***** EXCERPTED DATA

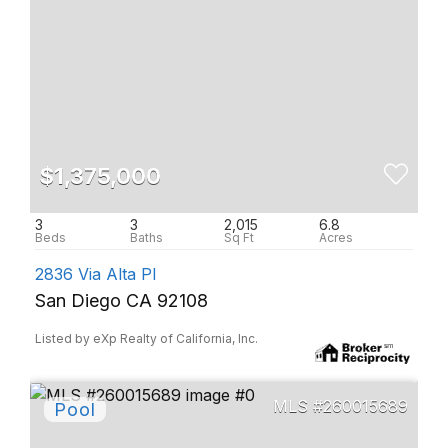
$1,375,000
3
3
2,015
6.8
2836 Via Alta Pl
San Diego CA 92108
Listed by eXp Realty of California, Inc.
260015689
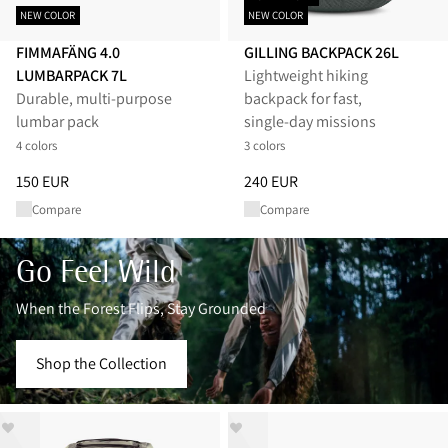
NEW COLOR
NEW COLOR
FIMMAFÄNG 4.0
GILLING BACKPACK 26L
LUMBARPACK 7L
Lightweight hiking
Durable, multi-purpose
backpack for fast,
lumbar pack
single‑day missions
4 colors
3 colors
Price
:
150 EUR, reduced from 150 EUR
Price
:
240 EUR, reduced from 
150 EUR
240 EUR
Compare
Compare
Go Feel Wild
When the Forest Flips, Stay Grounded
Shop the Collection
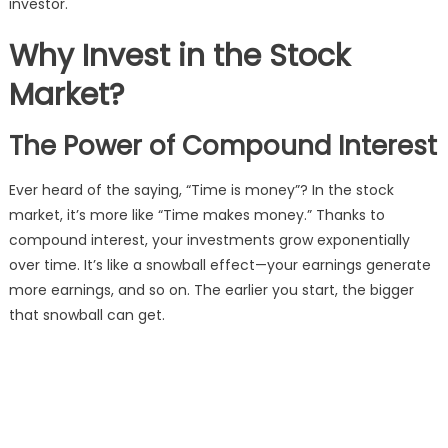
investor.
Why Invest in the Stock
Market?
The Power of Compound Interest
Ever heard of the saying, “Time is money”? In the stock
market, it’s more like “Time makes money.” Thanks to
compound interest, your investments grow exponentially
over time. It’s like a snowball effect—your earnings generate
more earnings, and so on. The earlier you start, the bigger
that snowball can get.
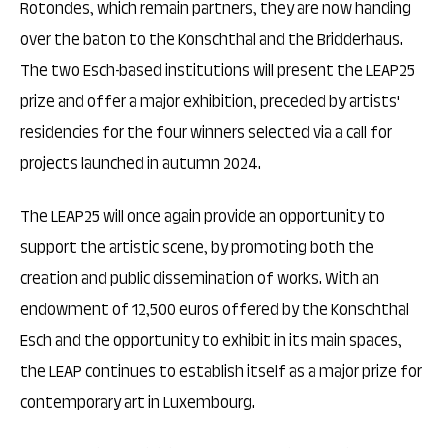
Rotondes, which remain partners, they are now handing
over the baton to the Konschthal and the Bridderhaus.
The two Esch-based institutions will present the LEAP25
prize and offer a major exhibition, preceded by artists'
residencies for the four winners selected via a call for
projects launched in autumn 2024.
The LEAP25 will once again provide an opportunity to
support the artistic scene, by promoting both the
creation and public dissemination of works. With an
endowment of 12,500 euros offered by the Konschthal
Esch and the opportunity to exhibit in its main spaces,
the LEAP continues to establish itself as a major prize for
contemporary art in Luxembourg.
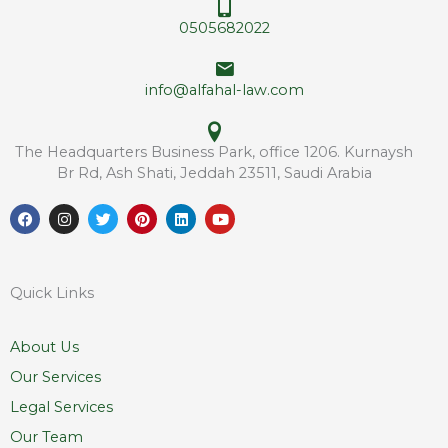
*
0505682022
info@alfahal-law.com
The Headquarters Business Park, office 1206. Kurnaysh
Br Rd, Ash Shati, Jeddah 23511, Saudi Arabia
F
I
T
P
L
Y
a
n
w
i
i
o
c
s
i
n
n
u
e
t
t
t
k
t
b
a
t
e
e
u
o
g
e
r
d
b
Quick Links
o
r
r
e
i
e
k
a
s
n
m
t
About Us
Our Services
Legal Services
Our Team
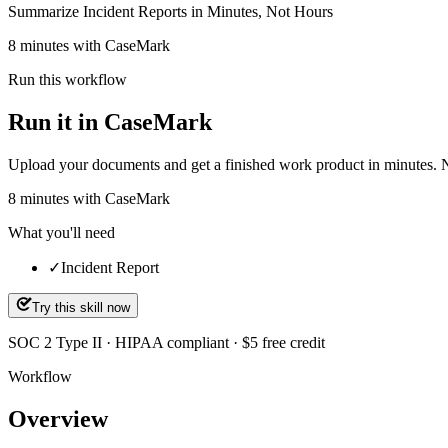
Summarize Incident Reports in Minutes, Not Hours
8 minutes with CaseMark
Run this workflow
Run it in CaseMark
Upload your documents and get a finished work product in minutes. New 
8
minutes
with CaseMark
What you'll need
✓
Incident Report
Try this skill now
SOC 2 Type II · HIPAA compliant · $5 free credit
Workflow
Overview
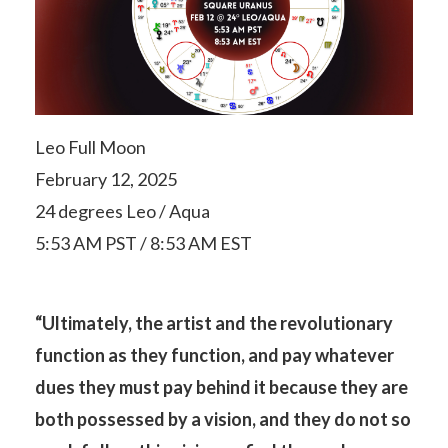
Leo Full Moon
February 12, 2025
24 degrees Leo / Aqua
5:53 AM PST / 8:53 AM EST
“Ultimately, the artist and the revolutionary
function as they function, and pay whatever
dues they must pay behind it because they are
both possessed by a vision, and they do not so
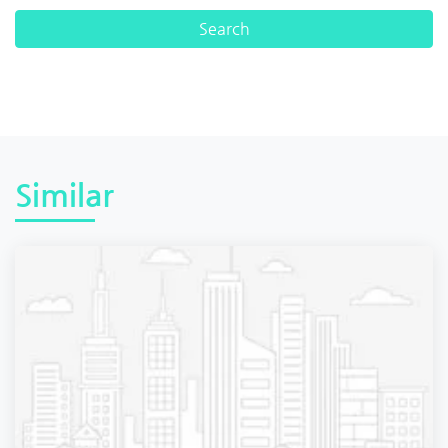
Similar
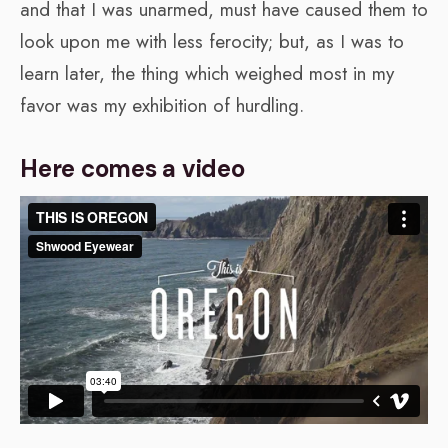
and that I was unarmed, must have caused them to
look upon me with less ferocity; but, as I was to
learn later, the thing which weighed most in my
favor was my exhibition of hurdling.
Here comes a video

**********

— TASK REQUIREMENTS —
Copy every record above exactly as written, but leave out the pictures.

— SOLUTION FOR THIS PROBLEM —
$1,375,000
3
3
2,015
6.8
2836 Via Alta Pl
San Diego CA 92108
Listed by eXp Realty of California, Inc.
260015689
NEW COLOR
NEW COLOR
FIMMAFÄNG 4.0
GILLING BACKPACK 26L
LUMBARPACK 7L
Lightweight hiking
Durable, multi-purpose
backpack for fast,
lumbar pack
single‑day missions
4 colors
3 colors
Price
:
150 EUR, reduced from 150 EUR
Price
:
240 EUR, reduced from 
150 EUR
240 EUR
Compare
Compare
Go Feel Wild
When the Forest Flips, Stay Grounded
Shop the Collection
investor.
Why Invest in the Stock
Market?
The Power of Compound Interest
Ever heard of the saying, “Time is money”? In the stock
market, it’s more like “Time makes money.” Thanks to
compound interest, your investments grow exponentially
over time. It’s like a snowball effect—your earnings generate
more earnings, and so on. The earlier you start, the bigger
that snowball can get.
Rotondes, which remain partners, they are now handing
over the baton to the Konschthal and the Bridderhaus.
The two Esch-based institutions will present the LEAP25
prize and offer a major exhibition, preceded by artists'
residencies for the four winners selected via a call for
projects launched in autumn 2024.
The LEAP25 will once again provide an opportunity to
support the artistic scene, by promoting both the
creation and public dissemination of works. With an
endowment of 12,500 euros offered by the Konschthal
Esch and the opportunity to exhibit in its main spaces,
the LEAP continues to establish itself as a major prize for
contemporary art in Luxembourg.
*
0505682022
info@alfahal-law.com
The Headquarters Business Park, office 1206. Kurnaysh
Br Rd, Ash Shati, Jeddah 23511, Saudi Arabia
F
I
T
P
L
Y
a
n
w
i
i
o
c
s
i
n
n
u
e
t
t
t
k
t
b
a
t
e
e
u
o
g
e
r
d
b
Quick Links
o
r
r
e
i
e
k
a
s
n
m
t
About Us
Our Services
Legal Services
Our Team
Summarize Incident Reports in Minutes, Not Hours
8 minutes with CaseMark
Run this workflow
Run it in CaseMark
Upload your documents and get a finished work product in minutes. New 
8
minutes
with CaseMark
What you'll need
✓
Incident Report
Try this skill now
SOC 2 Type II · HIPAA compliant · $5 free credit
Workflow
Overview
Leo Full Moon
February 12, 2025
24 degrees Leo / Aqua
5:53 AM PST / 8:53 AM EST
“Ultimately, the artist and the revolutionary
function as they function, and pay whatever
dues they must pay behind it because they are
both possessed by a vision, and they do not so
Similar
and that I was unarmed, must have caused them to
look upon me with less ferocity; but, as I was to
learn later, the thing which weighed most in my
favor was my exhibition of hurdling.
Here comes a video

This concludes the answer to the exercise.